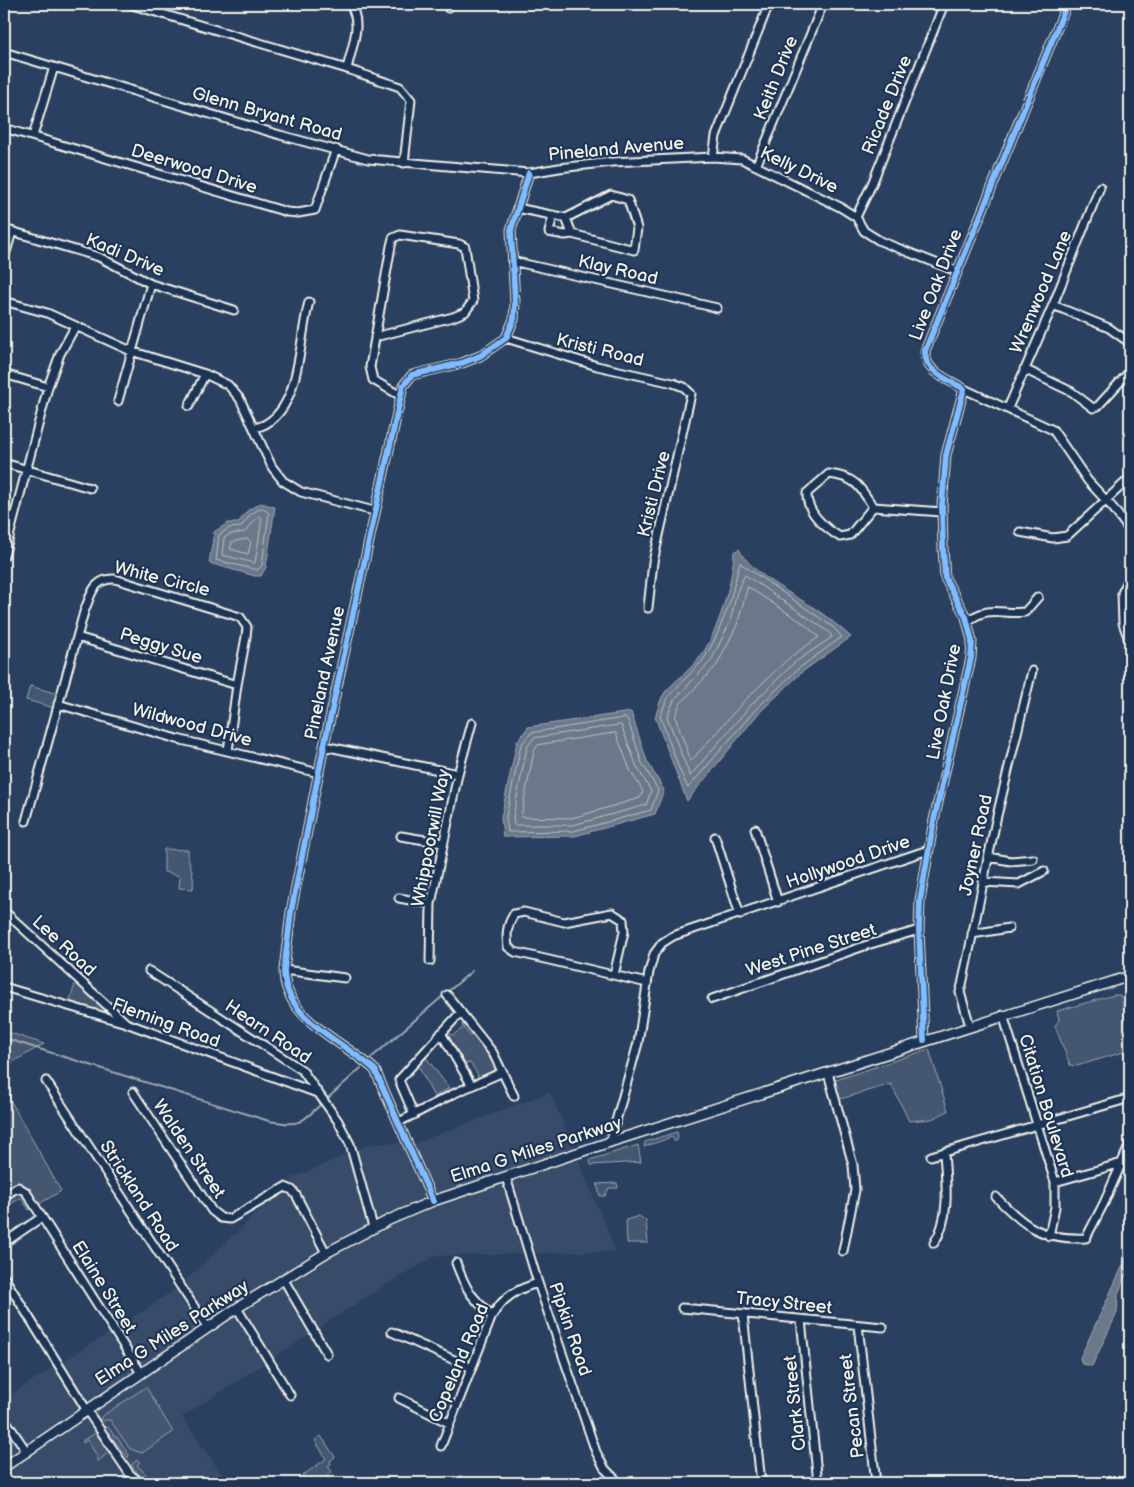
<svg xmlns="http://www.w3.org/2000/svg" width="1134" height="1487" font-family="'Balsamiq Sans',sans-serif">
<rect width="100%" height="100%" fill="#2a4060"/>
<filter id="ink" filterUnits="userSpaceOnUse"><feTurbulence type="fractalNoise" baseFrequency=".02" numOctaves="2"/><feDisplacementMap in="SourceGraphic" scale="10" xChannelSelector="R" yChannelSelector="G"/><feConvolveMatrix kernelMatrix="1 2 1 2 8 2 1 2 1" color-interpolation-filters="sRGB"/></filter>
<g filter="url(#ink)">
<!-- built -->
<path fill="#374c69" d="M 550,1092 L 616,1251 L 435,1256 L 382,1287 L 182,1417 L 228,1483 L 4,1483 L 4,1398 L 125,1323 L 180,1286 L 293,1178 L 370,1144 L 416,1143 Z"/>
<!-- green -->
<path fill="#445771" stroke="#9ca4ac" d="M 30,686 L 58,694 L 54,708 L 26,700 Z
M 164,849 L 188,850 C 188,867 195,871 193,889 L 179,888 L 180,876 L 164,872 Z
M 77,978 L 119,1017 L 68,1006 Z
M 1114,995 L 1120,995 L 1130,1030 L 1130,1050 L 1077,1066 L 1070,1065 L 1055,1026 L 1059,1020 L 1057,1011 Z
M 465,1023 L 467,1026 L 464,1028 L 470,1036 L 474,1034 L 498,1070 L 494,1075 L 492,1071 L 477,1078 L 478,1075 L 470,1063 L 465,1064 L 447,1037 L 449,1033 L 453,1035 L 463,1028 L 462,1024 Z
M 4,1031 L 44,1044 L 4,1067 Z
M 929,1049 L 948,1111 L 932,1119 L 909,1121 L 891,1084 L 837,1100 L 833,1081 Z
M 425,1056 L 449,1088 L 434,1097 L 417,1063 Z
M 4,1089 L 61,1191 L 29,1210 L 21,1198 L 4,1208 Z
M 677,1132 L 678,1138 L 675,1142 L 672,1137 L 644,1147 L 645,1142 Z
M 638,1145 L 641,1162 L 591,1165 L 590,1160 Z
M 617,1183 L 618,1188 L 609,1188 L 605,1196 L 600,1196 L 597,1184 Z
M 639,1216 L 646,1221 L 648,1243 L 627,1243 L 626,1220 Z
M 146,1387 L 173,1432 L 142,1453 L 130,1449 L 110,1420 L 105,1420 L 101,1423 L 100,1420 L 102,1416 Z
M 103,1426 L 109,1428 L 115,1437 L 117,1437 L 129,1455 L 128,1458 Z
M 96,1433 L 109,1452 L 97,1462 L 97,1456 L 87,1440 L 83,1443 L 83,1440 Z
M 321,1436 L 335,1457 L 330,1461 L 331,1464 L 328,1466 L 332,1472 L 327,1476 L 332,1483 L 307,1483 L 302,1476 L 326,1459 L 315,1440 Z
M 137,1460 L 140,1462 L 137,1465 L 154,1483 L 147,1483 L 131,1465 Z"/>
<!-- water -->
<path fill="#6a788a" stroke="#a1a8b0" d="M 261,503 L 275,507 L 266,567 L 261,576 L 255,576 L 209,563 L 214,532 L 228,523 L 238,523 L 248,510 Z
M 739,549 C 751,573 789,592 811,606 C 825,615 839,626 851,637 L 802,672 L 758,714 L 687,801 L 655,717 C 658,709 660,699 665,692 C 676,680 690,670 700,657 C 718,633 733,581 734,552 Z
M 631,712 L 647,761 L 664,790 L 655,814 L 575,836 L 503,837 L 501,817 L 517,742 L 528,727 Z
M 1130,1250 L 1130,1262 L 1118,1295 L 1117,1313 L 1092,1366 L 1082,1364 L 1080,1358 Z"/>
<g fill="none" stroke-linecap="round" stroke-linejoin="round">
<!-- shore -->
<path stroke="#bdc1c2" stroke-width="1" d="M 262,508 L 269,513 L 262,565 L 258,570 L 216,560 L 219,535 L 229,528 L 241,527 L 251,514 Z
M 259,516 L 262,518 L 255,563 L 222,555 L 224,538 L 230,534 L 245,532 Z
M 248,539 L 251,542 L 248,554 L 230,549 L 232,542 Z
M 740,563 L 833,627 L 842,637 L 799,668 L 755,710 L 688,788 L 680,771 L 660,716 L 668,697 L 704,659 L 716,637 L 729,605 Z
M 745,575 L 829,632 L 832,637 L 794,663 L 750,706 L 690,776 L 667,717 L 674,700 L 711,661 L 730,622 L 737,592 Z
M 748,587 L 803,623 L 819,637 L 789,658 L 745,700 L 691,761 L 675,717 L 680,704 L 717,665 L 737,625 Z
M 625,718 L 628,720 L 642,763 L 658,790 L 651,810 L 574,831 L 508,832 L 506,817 L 521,745 L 531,733 Z
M 621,725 L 637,767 L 651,791 L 646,805 L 573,825 L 514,825 L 513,817 L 527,747 L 534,738 Z
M 616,733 L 630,770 L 643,791 L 640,798 L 572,818 L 521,817 L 534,751 L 538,745 Z"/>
<!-- stream -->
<path stroke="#a1a8b0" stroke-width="2" d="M 4,1038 L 269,1121 C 298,1125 299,1126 320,1105
M 371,1058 L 472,971
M 328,1098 L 361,1068"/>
<defs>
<path id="minor" d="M 129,4 L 347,69 C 351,49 364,21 349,4
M 447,4 L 448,8
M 4,52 L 280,135 L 368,159 L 529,173 L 559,168 L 612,162 L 713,157 L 742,159 L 840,207 L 856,217 L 864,231 L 880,241 L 956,271
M 347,69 L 400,87 L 411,100 L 404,163
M 4,128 L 287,212 L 298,213 L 315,210 L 336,149
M 33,136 L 54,67
M 713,157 L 716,136 L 769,4
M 757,164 L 823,4
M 517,208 L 566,218 L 572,234 L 634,250 L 637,228 L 628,200 L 611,195 L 566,218
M 553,215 L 549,232 L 565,235 L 572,234
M 856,217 L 872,184 L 944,4
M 4,229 L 99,257 L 151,284 L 234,310
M 4,259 L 12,232
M 512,261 L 717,308
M 4,301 L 47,313 L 131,351 L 205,374 L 228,385 L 240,399 L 272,467 L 283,481 L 301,492 L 374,511
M 1053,305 L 1109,328 L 1130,343
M 375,337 L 453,317 L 465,312 L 473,301 L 465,247 L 459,244 L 400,235 L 393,238 L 391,246 L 370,367 L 373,380 L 401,396
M 506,338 L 597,366 L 673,383 L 684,387 L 691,394 L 653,562 L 648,608
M 1024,369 L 1072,392 L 1093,408 L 1098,406 L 1130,371
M 4,374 L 48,387
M 964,389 L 1053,430 L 1088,481 L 1113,508 L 1130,531
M 118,401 L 151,284
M 189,406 L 205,374
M 1008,408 L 1053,305 L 1100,187
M 255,428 C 302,417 298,341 309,302
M 4,463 L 90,488
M 873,507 C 860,486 855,477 829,474 L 807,493 C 806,512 825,528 840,537 L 850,535 L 873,507 L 942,512
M 1020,532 L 1053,538 L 1067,536 L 1130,478
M 4,556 L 48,387 L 60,354 L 75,327
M 1130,577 L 1122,593 L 1123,623 L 1130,643
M 967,622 C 988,604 1002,615 1025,612 L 1038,597
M 77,637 L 237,685
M 58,704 L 177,739 L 319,773
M 324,746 L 458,774
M 26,821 L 84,612 C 91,595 93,578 115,579 L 240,617 L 247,627 L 246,637 L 237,685 L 228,751
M 755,829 L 778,902
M 401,836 L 443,843
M 715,837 L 740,915
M 988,857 L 1011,861 L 1033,859
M 983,882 L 1019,884 L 1044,871
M 399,898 L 431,904
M 4,911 L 125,1022
M 972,934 L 1009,928
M 430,961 L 431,904 L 458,774 L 472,723
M 284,970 L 345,978
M 149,971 L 302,1070 L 338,1121 L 350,1144 L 373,1227
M 614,975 L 624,932 L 623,920 L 612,913 L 564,922 L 524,912 L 514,914 C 507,925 506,934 508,947 L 515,952 L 647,983
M 4,987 L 126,1023 L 317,1093
M 447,995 L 493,1053 L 514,1096
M 712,999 L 867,945 L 919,930
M 1003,1015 L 1055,1182 L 1055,1207 L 1049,1236
M 970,1026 L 960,992 L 962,985 L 996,820 L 1032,671
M 441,1033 L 472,1086
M 924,1040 L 919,930 L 920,901 L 934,820 L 971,658 L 972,641 L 966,617 L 945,578 L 943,548 L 942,506 L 946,455 L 964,389 C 948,379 924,372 925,351 L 1067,4
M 828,1073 L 853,1165 L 855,1190 L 843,1251
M 46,1081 L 208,1328
M 133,1092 L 212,1211 L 221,1218 L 230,1219 L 285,1187 L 292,1190 L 296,1195 L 326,1253
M 414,1115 L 399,1080 L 461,1012
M 399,1122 L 455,1093 L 503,1072
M 610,1142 L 638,1043 L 649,972 L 654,954 L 662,943 L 673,936 L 928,850
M 931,1156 L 1130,1098
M 506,1177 L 538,1283 L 596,1452 L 605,1469 L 619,1483
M 1055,1182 L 1122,1163
M 4,1196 L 18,1187 L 26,1192 L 141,1373
M 996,1197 C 1025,1227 1042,1240 1086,1238 L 1104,1203 L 1130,1144
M 433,1201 L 375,1070 C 344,1041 284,1020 284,970 L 291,912 L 324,746 L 403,386 L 412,375 L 462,363 L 480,356 L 506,338 L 514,319 L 515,303 L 511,230 L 529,173
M 4,1243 L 42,1217
M 934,1243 C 951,1218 946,1181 944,1153
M 456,1263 C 467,1292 470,1295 492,1316
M 4,1277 L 86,1409 L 129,1473 L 140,1483
M 284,1280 L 327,1354
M 237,1308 L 290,1395
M 682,1308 L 883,1327
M 743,1314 L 761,1483
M 801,1320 L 818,1483
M 858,1325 L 876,1483
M 392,1332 L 472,1368
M 399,1398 L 449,1423
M 4,1418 L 27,1452
M 441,1446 L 492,1316 C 503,1297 517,1289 538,1283"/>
<path id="major" d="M 4,1467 L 237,1308 L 326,1253 L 389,1220 L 433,1201 L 610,1142 L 1130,976"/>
</defs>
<!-- minor casing -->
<use href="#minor" stroke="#f4f1e8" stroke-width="11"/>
<!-- major casing -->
<use href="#major" stroke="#f4f1e8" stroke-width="12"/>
<!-- minor -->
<use href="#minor" stroke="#1d3557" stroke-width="7"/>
<!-- major -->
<use href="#major" stroke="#1d3557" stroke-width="9"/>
<defs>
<path id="cycleway" d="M 924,1040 L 919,930 L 920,901 L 934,820 L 971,658 L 972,641 L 966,617 L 945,578 L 943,548 L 942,506 L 946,455 L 964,389 C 948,379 924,372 925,351 L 1067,4
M 433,1201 L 375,1070 C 344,1041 284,1020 284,970 L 291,912 L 324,746 L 403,386 L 412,375 L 462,363 L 480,356 L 506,338 L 514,319 L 515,303 L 511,230 L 529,173"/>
</defs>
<!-- cycleway casing -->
<use href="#cycleway" stroke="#1d3557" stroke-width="9"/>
<!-- cycleway -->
<use href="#cycleway" stroke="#80bcff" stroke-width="6"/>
</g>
</g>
<g text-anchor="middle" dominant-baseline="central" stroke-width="4.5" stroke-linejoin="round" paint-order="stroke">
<!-- street labels -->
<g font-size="18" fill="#f4f1e8" stroke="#1d3557">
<text transform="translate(776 78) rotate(-68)">Keith Drive</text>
<text transform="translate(887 105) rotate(-68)">Ricade Drive</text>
<text transform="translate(267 114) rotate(16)">Glenn Bryant Road</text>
<text transform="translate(616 149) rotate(-5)">Pineland Avenue</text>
<text transform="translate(194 169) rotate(17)">Deerwood Drive</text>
<text transform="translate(799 170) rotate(26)">Kelly Drive</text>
<text transform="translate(125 255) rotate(23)">Kadi Drive</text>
<text transform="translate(618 270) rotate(13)">Klay Road</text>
<text transform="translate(936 285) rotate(-69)">Live Oak Drive</text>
<text transform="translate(1041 292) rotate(-67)">Wrenwood Lane</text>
<text transform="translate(600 350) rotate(14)">Kristi Road</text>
<text transform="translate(654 494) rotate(-76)">Kristi Drive</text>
<text transform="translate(162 579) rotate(14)">White Circle</text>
<text transform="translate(161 646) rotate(17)">Peggy Sue</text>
<text transform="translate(325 673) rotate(-78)">Pineland Avenue</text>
<text transform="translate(944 702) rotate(-79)">Live Oak Drive</text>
<text transform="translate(192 725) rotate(15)">Wildwood Drive</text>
<text transform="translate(431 838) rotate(-79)">Whippoorwill Way</text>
<text transform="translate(976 845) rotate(-78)">Joyner Road</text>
<text transform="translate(848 862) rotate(-19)">Hollywood Drive</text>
<text transform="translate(64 946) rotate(43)">Lee Road</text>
<text transform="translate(811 950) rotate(-18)">West Pine Street</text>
<text transform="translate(166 1023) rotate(20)">Fleming Road</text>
<text transform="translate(268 1032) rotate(34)">Hearn Road</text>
<text transform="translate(1046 1106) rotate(73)">Citation Boulevard</text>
<text transform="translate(189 1149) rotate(56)">Walden Street</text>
<text transform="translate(536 1150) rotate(-18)">Elma G Miles Parkway</text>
<text transform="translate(139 1196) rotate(57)">Strickland Road</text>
<text transform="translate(104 1287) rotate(58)">Elaine Street</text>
<text transform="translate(784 1303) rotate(6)">Tracy Street</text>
<text transform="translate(570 1329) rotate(71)">Pipkin Road</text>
<text transform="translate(172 1333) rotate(-33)">Elma G Miles Parkway</text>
<text transform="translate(459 1363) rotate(-67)">Copeland Road</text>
<text transform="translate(795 1403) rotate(-96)">Clark Street</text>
<text transform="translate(852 1406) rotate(-97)">Pecan Street</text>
</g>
</g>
<!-- margin -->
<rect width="1134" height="1487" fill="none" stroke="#1d3557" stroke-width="20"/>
<rect x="10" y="10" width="1114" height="1467" fill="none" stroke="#f4f1e8" stroke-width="2" filter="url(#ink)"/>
</svg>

::::

## Assigned task:
All lines in the listing above between the line with "M 610,1142 L" and the line with "<!-- major -->", inclusive, should be set down exactly, and no line outside that range.

## Solution to this problem:
M 610,1142 L 638,1043 L 649,972 L 654,954 L 662,943 L 673,936 L 928,850
M 931,1156 L 1130,1098
M 506,1177 L 538,1283 L 596,1452 L 605,1469 L 619,1483
M 1055,1182 L 1122,1163
M 4,1196 L 18,1187 L 26,1192 L 141,1373
M 996,1197 C 1025,1227 1042,1240 1086,1238 L 1104,1203 L 1130,1144
M 433,1201 L 375,1070 C 344,1041 284,1020 284,970 L 291,912 L 324,746 L 403,386 L 412,375 L 462,363 L 480,356 L 506,338 L 514,319 L 515,303 L 511,230 L 529,173
M 4,1243 L 42,1217
M 934,1243 C 951,1218 946,1181 944,1153
M 456,1263 C 467,1292 470,1295 492,1316
M 4,1277 L 86,1409 L 129,1473 L 140,1483
M 284,1280 L 327,1354
M 237,1308 L 290,1395
M 682,1308 L 883,1327
M 743,1314 L 761,1483
M 801,1320 L 818,1483
M 858,1325 L 876,1483
M 392,1332 L 472,1368
M 399,1398 L 449,1423
M 4,1418 L 27,1452
M 441,1446 L 492,1316 C 503,1297 517,1289 538,1283"/>
<path id="major" d="M 4,1467 L 237,1308 L 326,1253 L 389,1220 L 433,1201 L 610,1142 L 1130,976"/>
</defs>
<!-- minor casing -->
<use href="#minor" stroke="#f4f1e8" stroke-width="11"/>
<!-- major casing -->
<use href="#major" stroke="#f4f1e8" stroke-width="12"/>
<!-- minor -->
<use href="#minor" stroke="#1d3557" stroke-width="7"/>
<!-- major -->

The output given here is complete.